Brewer, John (DNB00)
|←Brewer, Jehoiada||Dictionary of National Biography, 1885-1900, Volume 06
|Brewer, John Sherren→|
BREWER, JOHN, D.D. (1744–1822), an English Benedictine monk, who assumed in religion the Christian name of Bede, was born in 1744. In 1776 he was appointed to the mission at Bath. He built a new chapel in St. James's Parade in that city, and it was to have been opened on 11 June 1780, but the delegates from Lord George Gordon's 'No Popery' association so inflamed the fanaticism of the mob that on 9 June the edifice was demolished, as well as the presbytery in Bell-tree Lane. The registers, diocesan archives, and Bishop Walmesley's library and manuscripts perished in the flames; and Dr. Brewer had a narrow escape from the fury of the rioters. The ringleader was tried and executed, and Dr. Brewer recovered 3,736l. damages from the hundred of Bath.
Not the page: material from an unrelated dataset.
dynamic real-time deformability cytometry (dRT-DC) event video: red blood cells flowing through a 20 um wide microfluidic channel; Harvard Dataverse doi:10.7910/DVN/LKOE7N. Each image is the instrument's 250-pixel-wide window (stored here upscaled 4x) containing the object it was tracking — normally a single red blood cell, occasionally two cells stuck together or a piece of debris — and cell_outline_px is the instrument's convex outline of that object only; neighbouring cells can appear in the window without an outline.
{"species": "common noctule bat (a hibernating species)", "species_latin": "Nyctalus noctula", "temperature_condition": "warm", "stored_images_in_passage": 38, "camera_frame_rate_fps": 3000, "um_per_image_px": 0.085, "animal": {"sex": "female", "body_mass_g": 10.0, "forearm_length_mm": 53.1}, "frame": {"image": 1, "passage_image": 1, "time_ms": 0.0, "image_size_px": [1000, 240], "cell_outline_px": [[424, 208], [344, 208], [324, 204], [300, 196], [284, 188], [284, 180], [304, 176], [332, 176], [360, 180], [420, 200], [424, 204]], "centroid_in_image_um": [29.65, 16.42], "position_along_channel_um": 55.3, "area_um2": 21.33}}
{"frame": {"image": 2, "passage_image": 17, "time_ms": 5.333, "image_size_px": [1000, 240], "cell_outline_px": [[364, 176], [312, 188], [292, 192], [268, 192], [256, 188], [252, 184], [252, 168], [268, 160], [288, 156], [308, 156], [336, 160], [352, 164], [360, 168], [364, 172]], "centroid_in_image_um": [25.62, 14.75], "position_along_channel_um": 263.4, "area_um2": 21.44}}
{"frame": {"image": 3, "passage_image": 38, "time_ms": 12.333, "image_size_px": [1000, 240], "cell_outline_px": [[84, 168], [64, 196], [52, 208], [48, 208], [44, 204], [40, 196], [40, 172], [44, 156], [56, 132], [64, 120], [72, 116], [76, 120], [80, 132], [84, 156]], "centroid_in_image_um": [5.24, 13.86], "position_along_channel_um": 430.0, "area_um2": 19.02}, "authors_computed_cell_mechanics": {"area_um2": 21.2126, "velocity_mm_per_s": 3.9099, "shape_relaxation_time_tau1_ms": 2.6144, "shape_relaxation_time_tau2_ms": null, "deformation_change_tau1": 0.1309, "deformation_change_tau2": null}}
In 1781 the duties of president of his brethren called Dr. Brewer away from Bath. Subsequently Woolton, near Liverpool, became his principal place of residence, and there he died on 18 April 1822.
He brought out the second edition of the Abbé Luke Joseph Hooke's 'Religio Naturalis et Revelata,' 3 vols., Paris, 1774, 8vo, to which he added several dissertations.
[Oliver's Hist, of the Catholic Religion in Cornwall, 56, 508; Biog. Univ. Suppl. lxvii. 291.]